Buying a home can be exciting: the open houses, the conversations with neighbors, and all of the coffee offered at real estate offices and realtors who are showing off their shiny properties. In the city of Las Vegas, new homes are built constantly, and it’s easy to find a great home. When you find a great home, though, you might find, like most people, that you’ll need to take out a mortgage to pay for your new home. While this is a normal part of the process of home hunting, before you enter your first open house, you should have all of your purchasing credentials ready to go when you think you’re ready for your new home. The process of purchasing a home can be complicated – for example, if you’re interested in a desirable home located in a popular area, prepare to enter a bidding war. You may not have to, but everyone is looking for more space for less money, and to be close to schools and local amenities.
Las Vegas is one of the fastest-growing markets, too, with more people moving there every day. With all of the competition from people moving in from out of state, native new home buyers, and those shopping for investment properties, it’s easy to become overwhelmed, so the best thing that you can do for yourself is ensure that you are competitive for the property of your dreams. Working closely with your bank and a local real estate agent will help you through the crucial first step before choosing your home: evaluating your credit.

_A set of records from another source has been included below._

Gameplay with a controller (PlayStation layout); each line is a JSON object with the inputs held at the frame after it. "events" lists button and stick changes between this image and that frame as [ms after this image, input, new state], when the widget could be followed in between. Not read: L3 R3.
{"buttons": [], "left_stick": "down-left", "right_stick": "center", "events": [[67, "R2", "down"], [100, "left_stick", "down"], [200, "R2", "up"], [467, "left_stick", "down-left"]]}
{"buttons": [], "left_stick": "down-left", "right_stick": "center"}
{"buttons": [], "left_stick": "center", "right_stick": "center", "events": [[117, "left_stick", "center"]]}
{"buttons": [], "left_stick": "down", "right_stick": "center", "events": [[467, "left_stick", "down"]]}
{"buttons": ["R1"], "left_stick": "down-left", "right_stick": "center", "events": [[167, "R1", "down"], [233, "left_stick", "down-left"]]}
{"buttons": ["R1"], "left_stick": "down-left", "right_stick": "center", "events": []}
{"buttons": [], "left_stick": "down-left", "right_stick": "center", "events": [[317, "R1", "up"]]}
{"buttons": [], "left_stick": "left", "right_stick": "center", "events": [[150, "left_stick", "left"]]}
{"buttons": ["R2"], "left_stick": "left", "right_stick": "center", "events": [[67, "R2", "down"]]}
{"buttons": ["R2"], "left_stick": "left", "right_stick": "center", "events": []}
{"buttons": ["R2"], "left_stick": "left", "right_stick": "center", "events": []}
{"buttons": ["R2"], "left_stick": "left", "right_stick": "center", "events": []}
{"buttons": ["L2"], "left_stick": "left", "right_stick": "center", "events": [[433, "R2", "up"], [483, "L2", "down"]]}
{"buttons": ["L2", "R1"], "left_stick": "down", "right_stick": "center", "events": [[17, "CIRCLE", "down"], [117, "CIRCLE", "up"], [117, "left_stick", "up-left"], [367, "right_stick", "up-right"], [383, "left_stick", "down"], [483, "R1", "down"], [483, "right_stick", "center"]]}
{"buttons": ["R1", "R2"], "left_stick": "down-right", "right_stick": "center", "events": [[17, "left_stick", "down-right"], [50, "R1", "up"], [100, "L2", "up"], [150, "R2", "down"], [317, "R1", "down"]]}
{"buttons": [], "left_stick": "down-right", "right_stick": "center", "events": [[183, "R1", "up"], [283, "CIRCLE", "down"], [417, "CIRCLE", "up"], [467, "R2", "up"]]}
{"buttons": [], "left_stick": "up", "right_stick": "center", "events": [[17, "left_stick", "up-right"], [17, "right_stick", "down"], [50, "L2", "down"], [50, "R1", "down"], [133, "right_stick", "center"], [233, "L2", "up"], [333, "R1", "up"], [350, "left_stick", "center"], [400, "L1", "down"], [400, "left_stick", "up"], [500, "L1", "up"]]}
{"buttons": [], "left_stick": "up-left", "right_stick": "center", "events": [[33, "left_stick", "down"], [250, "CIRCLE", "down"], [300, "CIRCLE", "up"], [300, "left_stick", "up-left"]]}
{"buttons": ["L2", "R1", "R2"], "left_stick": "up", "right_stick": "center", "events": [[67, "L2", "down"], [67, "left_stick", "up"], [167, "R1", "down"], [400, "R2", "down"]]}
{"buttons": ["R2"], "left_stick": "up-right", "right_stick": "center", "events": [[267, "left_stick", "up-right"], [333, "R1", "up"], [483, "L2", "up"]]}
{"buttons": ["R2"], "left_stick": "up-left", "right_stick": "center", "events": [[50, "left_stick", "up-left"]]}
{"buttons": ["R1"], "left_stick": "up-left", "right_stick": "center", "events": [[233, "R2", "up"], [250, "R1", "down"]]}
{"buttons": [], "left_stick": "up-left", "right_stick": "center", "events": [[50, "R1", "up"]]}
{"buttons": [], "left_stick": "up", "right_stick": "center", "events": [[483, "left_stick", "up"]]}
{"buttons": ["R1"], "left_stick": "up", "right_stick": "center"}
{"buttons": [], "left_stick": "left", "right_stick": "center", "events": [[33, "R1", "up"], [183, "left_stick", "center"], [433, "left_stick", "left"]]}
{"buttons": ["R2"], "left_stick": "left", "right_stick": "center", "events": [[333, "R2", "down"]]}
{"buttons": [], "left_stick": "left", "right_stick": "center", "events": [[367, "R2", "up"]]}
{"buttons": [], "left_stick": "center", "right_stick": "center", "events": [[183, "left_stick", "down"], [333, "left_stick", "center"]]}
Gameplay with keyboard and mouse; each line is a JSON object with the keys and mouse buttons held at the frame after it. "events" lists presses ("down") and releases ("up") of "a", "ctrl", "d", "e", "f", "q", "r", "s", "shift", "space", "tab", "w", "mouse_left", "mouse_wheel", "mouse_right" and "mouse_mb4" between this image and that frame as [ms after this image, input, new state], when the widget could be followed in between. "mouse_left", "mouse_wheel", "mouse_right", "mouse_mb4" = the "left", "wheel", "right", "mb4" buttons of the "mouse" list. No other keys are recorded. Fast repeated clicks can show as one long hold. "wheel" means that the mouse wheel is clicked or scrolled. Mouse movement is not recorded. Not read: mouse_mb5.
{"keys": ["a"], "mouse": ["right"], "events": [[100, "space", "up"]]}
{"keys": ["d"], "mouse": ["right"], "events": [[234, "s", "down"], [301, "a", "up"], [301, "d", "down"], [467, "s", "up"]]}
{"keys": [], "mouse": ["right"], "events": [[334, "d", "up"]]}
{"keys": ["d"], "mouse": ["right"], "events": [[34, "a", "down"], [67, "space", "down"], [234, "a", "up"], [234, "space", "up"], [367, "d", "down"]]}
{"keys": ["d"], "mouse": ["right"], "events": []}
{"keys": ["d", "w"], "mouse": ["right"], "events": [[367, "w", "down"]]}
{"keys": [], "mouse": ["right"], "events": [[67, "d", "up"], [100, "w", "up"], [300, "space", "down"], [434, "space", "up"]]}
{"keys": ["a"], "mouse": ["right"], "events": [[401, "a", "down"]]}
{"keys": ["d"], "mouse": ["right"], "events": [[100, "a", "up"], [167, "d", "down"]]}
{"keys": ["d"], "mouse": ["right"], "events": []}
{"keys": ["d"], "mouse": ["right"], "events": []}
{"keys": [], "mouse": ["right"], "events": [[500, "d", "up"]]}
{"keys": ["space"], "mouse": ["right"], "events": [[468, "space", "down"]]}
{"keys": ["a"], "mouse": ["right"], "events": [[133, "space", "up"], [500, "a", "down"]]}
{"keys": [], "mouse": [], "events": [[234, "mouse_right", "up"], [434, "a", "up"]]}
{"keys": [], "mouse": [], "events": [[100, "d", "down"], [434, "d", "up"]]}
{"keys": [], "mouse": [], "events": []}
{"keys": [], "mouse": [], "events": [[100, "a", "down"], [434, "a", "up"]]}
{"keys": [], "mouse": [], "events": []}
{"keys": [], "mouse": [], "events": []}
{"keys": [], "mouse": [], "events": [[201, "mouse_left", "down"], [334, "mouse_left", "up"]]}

Why Does Credit Matter in Las Vegas?
Credit is a financial institution’s main way of evaluating your risk as a lendee. Your credit measures how likely or unlikely you are to pay your bills, in this case, your mortgage, on time, and in full. If you’re paying cash for your home, or have another arrangement with the homeowner, your credit might matter less. Don’t count on this, though: anyone can pull your credit report, so long as they have your information. A person selling their home to another person may want to check your credit before entering into a payment arrangement with you, but most people do not have the good fortune to be able to pay cash for their homes.
This is where credit matters. As your financial institution works with you to help you with the purchase of your new home, your credit will be central in determining whether or not they will be able to help you with a mortgage. If your credit is very good, meaning a FICO score of over 700, it is relatively easy to find a bank that will offer you a mortgage. With a credit score of less than 600, you may be able to find a bank that is willing to give you a mortgage, but it will be much harder, might not be your bank of choice, and your rates will inevitably rise.
So, you see, not only could your credit score put a serious cramp in your Las Vegas style, it can potentially stop you from buying the home that you want for you and/or your family.
What Credit Score is Needed to Buy a Home in Las Vegas?
The answer to this question is far from simple, but there are some basic guidelines that can help: First, understand that there are financial institutions willing to assist those with below-average credit. For reference, the average credit score of a homebuyer, in or out of Las Vegas, is around 695 – good enough for most mortgage situations, but just low enough to keep you from getting the best-possible rates for your mortgage.
The reason this is a big deal has to do with the amount you pay for your monthly mortgage, but also has to do with the total amount of money that you pay for your home. Over time, a person with a higher credit score with a low-rate mortgage will pay less in fees and interest than a person with questionable credit. Even in the great City of Las Vegas, where the new homes are plentiful, and some have even been on the market longer than expected, a high credit score will get you more bang for your buck.
Second, understand that, though some will, not all financial institutions are willing to work with someone with a below-average credit score. Perhaps this doesn’t need to be said, but always consider that as you’re planning to shop for a new home. There is another way to get a safe and affordable mortgage, though, if your credit score is below what a bank can provide to you. FHA loans could be the move that puts you in the home you’ve been waiting for.
What are FHA Loans?
Simply put, FHA loans are the home loans for everyone, even if you’re eligible for a mortgage from a bank. FHA loan rates work in virtually same way as bank loans – high credit scores will have more and better options. Unlike traditional home mortgages, though, FHA loans are willing to work with home buyers with credit scores as low as 500. Before you get too excited, though, know that, before you can actually purchase your home, you have to pay a downpayment. People with excellent credit may be able to get a home for very little down, but lower credit scores with spotty credit histories may be asked for as much as ten percent down. The magic of FHA home loans, though, is that you have a new opportunity to rebuild your credit over the life of your loan. While there’s no guarantee that you will be able to improve your current mortgage rates, it is possible that later, with a better credit score, you’ll be able to refinance your home. Refinancing your home could possibly yield a lower interest rate, a lower overall mortgage payment, or a fixed-rate mortgage.
Buying a Home in Las Vegas
Wherever you go, buying a home is a new adventure. It will always be important to be mindful of paying your bills on-time, and to choose an affordable home, but always make sure to utilize all of your options. For additional questions about purchasing a home, whether it’s your first, or your fifth, reach out to a well-reputed local real estate agent.